Discussion citoyenne
Le monde est le monde, nous y sommes présents - le cadeau de nos parents.

Nous pouvons regarder défiler les étoiles dans le ciel, le vent sur la plaine et vivre nos vies avec la tranquillité de rester à « côté ».

Mais nous pouvons peut-être nous inquiéter de ce qui nous entoure, de ce qui survient et de ce qui fait le monde - être présent et se questionner.

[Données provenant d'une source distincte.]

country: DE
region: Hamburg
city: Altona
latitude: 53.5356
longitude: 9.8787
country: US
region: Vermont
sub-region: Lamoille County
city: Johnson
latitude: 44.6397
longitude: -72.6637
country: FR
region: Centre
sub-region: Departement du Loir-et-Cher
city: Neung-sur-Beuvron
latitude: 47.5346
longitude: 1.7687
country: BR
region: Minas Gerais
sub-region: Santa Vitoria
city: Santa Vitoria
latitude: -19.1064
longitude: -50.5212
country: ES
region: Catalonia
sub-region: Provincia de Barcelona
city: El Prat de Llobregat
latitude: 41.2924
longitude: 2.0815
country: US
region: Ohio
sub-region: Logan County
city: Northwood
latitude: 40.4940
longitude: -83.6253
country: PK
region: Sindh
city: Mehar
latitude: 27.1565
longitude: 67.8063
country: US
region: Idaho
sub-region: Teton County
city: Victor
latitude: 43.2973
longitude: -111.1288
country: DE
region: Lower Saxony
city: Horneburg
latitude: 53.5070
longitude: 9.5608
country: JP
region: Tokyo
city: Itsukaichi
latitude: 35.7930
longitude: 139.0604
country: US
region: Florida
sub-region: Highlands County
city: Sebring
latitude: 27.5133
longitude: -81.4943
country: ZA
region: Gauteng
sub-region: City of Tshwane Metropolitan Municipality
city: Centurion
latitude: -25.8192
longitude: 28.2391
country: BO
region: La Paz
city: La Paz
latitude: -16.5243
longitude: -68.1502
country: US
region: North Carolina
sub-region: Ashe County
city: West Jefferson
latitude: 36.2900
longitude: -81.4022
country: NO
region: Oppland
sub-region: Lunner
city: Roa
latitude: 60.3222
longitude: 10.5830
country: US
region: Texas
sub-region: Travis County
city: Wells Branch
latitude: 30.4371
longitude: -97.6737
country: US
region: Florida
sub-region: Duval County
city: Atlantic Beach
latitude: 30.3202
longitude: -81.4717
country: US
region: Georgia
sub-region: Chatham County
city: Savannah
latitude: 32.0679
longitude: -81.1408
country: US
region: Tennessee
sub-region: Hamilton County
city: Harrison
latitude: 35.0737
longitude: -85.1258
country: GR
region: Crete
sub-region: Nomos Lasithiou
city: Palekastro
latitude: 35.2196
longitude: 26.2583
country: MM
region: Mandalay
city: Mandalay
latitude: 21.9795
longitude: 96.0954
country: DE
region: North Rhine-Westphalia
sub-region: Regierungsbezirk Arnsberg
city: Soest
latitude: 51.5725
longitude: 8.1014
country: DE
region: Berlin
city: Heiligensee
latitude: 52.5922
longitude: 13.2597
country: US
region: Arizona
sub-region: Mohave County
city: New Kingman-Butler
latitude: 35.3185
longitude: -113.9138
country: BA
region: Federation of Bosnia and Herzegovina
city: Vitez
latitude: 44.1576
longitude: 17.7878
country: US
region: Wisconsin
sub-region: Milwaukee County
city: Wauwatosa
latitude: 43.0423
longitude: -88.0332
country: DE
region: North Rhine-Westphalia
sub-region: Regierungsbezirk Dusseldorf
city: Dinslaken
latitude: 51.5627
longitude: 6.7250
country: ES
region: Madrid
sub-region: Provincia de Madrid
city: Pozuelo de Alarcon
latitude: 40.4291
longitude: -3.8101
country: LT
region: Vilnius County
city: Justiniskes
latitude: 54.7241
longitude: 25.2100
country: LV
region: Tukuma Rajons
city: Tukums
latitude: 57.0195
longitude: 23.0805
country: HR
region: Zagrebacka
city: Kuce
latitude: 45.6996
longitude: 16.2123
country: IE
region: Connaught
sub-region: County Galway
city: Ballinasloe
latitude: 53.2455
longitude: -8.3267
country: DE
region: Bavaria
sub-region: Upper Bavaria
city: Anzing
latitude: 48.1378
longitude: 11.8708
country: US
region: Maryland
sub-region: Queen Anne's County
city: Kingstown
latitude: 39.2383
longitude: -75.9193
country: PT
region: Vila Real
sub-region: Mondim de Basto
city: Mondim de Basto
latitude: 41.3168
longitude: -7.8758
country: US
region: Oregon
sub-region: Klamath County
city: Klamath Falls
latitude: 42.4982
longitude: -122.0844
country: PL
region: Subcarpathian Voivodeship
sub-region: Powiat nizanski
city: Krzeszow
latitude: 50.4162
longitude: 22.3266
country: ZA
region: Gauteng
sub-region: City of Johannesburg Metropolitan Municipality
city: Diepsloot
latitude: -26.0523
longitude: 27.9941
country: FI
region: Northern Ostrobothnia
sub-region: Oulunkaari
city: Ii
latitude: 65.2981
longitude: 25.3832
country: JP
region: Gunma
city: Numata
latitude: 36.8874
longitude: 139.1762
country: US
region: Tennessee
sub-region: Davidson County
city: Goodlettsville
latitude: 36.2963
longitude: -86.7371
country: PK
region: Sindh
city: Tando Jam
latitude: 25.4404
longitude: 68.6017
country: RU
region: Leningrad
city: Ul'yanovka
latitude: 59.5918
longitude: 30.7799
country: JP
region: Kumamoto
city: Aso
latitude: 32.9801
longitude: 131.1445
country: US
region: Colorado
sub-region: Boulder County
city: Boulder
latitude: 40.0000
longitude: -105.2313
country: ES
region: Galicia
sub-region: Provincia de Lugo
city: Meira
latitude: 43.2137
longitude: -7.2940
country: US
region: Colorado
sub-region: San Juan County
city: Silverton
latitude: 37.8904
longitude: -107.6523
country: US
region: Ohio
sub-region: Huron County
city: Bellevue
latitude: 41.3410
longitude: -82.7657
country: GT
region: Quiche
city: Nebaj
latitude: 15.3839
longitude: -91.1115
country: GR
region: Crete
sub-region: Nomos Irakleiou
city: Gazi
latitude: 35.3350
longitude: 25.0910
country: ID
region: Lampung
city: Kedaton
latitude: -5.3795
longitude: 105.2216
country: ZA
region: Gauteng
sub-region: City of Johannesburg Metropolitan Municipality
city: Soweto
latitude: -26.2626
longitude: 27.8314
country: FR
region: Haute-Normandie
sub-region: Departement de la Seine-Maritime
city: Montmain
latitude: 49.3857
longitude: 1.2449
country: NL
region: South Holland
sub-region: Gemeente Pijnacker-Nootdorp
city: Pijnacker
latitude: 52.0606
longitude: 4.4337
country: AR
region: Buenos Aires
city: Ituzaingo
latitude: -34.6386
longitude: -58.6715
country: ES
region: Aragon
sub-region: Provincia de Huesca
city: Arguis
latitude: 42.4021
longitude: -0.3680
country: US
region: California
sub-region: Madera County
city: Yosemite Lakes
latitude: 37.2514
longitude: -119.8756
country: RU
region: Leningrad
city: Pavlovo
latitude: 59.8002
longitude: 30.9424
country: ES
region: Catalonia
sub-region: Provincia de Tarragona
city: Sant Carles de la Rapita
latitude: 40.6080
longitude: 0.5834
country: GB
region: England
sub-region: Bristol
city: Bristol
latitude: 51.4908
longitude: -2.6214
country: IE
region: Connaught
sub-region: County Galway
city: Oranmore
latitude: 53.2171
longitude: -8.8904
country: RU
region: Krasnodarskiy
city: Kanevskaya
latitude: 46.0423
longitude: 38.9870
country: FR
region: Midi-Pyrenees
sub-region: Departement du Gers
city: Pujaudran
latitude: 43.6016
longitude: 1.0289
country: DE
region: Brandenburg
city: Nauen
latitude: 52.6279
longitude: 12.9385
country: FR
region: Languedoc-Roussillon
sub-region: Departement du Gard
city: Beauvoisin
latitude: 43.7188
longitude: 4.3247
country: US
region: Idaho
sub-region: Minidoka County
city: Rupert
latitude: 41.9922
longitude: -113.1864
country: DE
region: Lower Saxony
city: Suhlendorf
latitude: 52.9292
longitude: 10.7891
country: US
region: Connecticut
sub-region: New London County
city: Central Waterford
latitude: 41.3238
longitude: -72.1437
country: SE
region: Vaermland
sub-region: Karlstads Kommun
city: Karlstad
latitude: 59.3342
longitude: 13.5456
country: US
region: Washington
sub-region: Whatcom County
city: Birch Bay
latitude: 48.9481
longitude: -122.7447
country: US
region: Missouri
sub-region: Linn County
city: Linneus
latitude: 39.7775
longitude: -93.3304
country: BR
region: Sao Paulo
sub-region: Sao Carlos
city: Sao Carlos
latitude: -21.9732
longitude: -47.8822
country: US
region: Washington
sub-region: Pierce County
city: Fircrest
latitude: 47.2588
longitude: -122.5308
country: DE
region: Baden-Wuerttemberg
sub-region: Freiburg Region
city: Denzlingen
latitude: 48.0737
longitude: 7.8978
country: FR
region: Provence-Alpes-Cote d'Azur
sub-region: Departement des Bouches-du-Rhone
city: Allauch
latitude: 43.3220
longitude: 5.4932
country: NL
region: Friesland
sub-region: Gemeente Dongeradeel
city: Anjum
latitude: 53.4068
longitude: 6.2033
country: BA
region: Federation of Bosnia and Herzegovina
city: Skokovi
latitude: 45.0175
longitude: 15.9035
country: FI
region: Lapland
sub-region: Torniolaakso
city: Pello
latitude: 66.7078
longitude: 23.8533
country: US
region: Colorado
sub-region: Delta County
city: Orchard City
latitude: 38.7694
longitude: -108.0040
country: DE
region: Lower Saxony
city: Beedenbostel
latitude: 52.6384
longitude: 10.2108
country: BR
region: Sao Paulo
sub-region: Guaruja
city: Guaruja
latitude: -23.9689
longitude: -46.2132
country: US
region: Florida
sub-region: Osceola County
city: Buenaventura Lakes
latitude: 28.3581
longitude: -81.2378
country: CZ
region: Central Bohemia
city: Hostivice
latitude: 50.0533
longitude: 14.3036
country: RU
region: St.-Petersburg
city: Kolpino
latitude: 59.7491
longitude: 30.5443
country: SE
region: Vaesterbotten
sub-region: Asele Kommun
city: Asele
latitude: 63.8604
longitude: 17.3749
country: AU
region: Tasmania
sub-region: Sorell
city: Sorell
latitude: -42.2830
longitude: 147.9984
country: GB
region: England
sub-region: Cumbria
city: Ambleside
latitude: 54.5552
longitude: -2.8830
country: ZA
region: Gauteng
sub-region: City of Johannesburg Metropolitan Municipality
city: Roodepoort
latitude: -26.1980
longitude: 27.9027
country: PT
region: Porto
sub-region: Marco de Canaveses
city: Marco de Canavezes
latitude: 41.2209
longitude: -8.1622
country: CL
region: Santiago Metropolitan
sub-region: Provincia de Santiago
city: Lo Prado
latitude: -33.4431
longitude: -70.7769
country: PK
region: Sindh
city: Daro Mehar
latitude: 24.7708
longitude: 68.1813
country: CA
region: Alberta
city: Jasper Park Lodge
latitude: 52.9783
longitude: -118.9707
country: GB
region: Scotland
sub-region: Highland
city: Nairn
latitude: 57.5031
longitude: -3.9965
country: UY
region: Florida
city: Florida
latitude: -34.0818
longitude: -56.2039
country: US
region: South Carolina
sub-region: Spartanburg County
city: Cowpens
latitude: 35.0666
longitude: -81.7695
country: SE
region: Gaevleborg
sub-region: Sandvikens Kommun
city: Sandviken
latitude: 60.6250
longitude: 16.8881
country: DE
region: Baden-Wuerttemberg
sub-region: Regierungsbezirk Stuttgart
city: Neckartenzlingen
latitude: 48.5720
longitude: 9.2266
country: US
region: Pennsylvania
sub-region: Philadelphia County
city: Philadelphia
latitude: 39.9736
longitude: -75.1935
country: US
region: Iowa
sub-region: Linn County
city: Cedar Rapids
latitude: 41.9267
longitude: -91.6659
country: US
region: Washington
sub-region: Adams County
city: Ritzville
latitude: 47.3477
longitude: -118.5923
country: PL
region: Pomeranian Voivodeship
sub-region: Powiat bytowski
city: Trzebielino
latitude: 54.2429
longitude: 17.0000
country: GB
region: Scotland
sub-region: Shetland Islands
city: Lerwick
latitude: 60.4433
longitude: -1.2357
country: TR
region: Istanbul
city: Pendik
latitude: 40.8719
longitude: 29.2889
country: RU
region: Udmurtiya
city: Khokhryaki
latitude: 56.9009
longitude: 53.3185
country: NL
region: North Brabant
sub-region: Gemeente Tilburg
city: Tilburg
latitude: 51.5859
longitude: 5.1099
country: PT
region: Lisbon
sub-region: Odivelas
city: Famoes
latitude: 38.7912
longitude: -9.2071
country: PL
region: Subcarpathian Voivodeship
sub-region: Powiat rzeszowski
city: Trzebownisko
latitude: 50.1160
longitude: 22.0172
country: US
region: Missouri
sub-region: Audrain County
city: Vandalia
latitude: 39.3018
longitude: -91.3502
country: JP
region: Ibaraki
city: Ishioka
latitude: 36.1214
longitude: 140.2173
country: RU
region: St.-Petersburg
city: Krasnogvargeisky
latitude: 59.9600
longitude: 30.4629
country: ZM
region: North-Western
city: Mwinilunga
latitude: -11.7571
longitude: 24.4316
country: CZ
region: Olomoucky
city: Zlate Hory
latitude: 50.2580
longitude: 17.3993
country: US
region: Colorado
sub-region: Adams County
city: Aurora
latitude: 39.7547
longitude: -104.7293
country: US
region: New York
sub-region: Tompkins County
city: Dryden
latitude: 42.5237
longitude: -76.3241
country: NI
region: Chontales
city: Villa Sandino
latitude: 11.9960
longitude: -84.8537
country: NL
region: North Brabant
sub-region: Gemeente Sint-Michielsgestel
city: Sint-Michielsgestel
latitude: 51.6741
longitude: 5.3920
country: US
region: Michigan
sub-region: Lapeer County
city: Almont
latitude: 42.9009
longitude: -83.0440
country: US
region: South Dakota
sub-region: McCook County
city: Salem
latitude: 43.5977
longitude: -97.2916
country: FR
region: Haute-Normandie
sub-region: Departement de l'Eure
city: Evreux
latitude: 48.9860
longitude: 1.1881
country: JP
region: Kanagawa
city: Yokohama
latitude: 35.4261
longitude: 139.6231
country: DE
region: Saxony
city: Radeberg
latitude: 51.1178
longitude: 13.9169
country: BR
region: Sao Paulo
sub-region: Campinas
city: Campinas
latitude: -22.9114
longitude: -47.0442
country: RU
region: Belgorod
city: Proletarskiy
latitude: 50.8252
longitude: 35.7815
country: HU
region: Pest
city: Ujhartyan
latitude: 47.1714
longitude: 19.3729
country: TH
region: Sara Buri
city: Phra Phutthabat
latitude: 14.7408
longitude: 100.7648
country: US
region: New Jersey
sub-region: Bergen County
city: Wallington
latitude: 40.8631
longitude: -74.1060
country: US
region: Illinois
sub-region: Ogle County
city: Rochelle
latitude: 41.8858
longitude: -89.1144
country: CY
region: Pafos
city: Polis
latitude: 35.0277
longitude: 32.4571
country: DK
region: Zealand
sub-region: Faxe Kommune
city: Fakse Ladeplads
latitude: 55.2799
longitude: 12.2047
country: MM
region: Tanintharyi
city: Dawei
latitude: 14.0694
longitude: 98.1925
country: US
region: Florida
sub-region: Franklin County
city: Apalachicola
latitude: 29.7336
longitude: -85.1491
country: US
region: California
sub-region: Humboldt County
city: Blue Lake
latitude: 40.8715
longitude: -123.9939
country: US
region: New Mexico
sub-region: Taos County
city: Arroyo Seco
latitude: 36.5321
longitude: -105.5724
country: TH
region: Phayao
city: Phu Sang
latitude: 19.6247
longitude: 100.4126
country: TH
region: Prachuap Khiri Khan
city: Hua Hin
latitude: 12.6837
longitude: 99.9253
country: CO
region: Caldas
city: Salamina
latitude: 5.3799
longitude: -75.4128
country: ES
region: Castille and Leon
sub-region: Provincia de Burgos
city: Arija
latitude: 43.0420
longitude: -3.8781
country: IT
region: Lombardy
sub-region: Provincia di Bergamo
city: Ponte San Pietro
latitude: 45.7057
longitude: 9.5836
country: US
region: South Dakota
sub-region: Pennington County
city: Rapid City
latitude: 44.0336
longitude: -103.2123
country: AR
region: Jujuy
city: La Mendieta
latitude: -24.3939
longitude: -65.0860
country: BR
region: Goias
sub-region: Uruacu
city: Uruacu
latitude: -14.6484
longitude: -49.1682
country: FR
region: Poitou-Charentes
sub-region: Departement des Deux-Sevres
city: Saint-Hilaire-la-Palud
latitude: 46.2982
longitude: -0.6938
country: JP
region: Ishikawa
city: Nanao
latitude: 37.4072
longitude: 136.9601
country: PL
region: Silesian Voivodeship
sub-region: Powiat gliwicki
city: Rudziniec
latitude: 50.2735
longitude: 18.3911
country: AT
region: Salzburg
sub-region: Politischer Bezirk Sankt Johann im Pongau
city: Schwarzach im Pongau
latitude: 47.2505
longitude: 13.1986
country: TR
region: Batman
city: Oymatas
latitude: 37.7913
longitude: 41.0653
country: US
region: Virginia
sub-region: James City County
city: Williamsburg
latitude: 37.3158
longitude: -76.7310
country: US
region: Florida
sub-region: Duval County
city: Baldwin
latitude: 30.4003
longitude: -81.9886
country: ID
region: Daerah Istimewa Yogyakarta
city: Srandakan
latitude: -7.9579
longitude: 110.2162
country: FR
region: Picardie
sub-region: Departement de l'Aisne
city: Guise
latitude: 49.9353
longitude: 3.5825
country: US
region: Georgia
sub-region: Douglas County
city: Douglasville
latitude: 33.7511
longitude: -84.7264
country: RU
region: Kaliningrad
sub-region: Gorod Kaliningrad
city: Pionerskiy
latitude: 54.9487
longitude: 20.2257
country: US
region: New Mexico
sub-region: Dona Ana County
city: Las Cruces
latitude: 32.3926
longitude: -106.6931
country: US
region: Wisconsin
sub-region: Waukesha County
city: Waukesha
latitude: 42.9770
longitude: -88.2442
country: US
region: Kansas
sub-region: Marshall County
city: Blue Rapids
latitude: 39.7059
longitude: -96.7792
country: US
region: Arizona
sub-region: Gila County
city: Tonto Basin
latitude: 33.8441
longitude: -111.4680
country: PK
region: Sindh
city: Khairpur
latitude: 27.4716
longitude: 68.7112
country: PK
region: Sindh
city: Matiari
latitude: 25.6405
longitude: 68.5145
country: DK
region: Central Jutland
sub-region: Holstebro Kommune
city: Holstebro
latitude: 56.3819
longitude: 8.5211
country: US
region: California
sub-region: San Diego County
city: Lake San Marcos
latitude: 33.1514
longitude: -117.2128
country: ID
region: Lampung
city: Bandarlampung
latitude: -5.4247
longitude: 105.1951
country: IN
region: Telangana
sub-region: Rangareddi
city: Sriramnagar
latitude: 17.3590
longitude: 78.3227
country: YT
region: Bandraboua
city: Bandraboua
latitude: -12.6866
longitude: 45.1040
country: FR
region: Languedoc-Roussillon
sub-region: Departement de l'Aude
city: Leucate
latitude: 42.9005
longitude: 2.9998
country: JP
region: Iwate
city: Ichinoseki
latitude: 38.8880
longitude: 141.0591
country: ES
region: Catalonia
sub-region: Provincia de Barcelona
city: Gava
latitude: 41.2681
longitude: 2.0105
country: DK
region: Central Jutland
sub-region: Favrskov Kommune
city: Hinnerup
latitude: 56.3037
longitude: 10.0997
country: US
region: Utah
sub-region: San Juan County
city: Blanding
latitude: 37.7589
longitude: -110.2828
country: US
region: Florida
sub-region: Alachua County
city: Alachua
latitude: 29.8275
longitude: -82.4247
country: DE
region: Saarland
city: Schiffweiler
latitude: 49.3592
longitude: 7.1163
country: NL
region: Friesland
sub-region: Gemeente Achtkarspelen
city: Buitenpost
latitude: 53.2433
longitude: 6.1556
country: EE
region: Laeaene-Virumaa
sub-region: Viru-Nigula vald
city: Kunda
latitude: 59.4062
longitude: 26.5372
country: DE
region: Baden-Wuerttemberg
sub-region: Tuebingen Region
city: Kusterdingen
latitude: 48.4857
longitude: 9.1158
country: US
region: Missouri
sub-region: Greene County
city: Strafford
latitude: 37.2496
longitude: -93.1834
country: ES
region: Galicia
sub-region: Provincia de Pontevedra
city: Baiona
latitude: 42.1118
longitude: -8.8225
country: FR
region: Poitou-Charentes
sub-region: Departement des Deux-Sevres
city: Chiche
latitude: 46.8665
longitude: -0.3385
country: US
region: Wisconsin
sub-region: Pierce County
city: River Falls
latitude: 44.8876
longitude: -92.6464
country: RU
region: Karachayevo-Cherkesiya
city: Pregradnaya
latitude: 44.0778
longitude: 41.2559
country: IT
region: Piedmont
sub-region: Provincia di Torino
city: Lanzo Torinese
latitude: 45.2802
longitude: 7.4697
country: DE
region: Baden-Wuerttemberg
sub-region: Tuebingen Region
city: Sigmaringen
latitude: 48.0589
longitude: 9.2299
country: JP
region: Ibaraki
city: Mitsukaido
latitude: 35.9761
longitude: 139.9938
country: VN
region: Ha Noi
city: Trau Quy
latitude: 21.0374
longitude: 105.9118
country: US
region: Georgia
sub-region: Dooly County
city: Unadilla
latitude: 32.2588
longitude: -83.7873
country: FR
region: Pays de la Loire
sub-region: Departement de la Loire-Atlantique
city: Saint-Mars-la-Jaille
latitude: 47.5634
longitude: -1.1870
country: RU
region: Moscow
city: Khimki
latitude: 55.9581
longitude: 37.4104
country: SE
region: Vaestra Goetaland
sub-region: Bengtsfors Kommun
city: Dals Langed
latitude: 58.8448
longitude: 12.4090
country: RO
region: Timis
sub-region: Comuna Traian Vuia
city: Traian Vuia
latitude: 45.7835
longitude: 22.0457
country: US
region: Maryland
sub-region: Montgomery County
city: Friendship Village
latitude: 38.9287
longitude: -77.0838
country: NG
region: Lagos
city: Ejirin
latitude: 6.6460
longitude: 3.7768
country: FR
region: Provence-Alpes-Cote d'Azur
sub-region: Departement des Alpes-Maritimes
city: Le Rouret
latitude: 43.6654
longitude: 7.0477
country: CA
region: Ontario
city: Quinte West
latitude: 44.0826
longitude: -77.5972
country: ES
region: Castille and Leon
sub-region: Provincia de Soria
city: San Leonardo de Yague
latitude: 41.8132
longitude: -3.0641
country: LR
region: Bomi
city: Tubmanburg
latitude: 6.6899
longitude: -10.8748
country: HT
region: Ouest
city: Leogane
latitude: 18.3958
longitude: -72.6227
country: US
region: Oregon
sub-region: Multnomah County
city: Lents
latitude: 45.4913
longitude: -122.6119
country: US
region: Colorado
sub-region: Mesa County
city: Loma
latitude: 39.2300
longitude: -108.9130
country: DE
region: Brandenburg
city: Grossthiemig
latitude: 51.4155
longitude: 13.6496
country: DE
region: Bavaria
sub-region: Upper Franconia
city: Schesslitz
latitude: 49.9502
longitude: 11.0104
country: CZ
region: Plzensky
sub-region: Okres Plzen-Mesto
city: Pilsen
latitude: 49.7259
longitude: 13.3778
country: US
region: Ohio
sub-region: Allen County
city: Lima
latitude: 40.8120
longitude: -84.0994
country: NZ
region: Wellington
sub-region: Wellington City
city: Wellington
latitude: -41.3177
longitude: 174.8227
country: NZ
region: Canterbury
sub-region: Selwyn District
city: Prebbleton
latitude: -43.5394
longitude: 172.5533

C’est dans ce but que nous vous proposons de nous retrouver à l’Atelier Grand Cargo afin de s’informer et de discuter librement entre citoyens et citoyennes.

Un élève de trop ?


Récemment, le Conseil d’État du Canton de Neuchâtel a élaboré un certain nombres de mesures d’économies visant à rétablir les finances publiques.

Parmi celles-ci, il est prévu d’augmenter l'effectif des élèves dans les classes – un élève de plus - un élève de trop ?


Un regard par la pratique
Souvent les questions de l’enseignement semblent abstraites et lointaines, une affaire de spécialistes.

Nous ne percevons pas clairement les enjeux des décisions et nous avons de la difficulté à en estimer les conséquences.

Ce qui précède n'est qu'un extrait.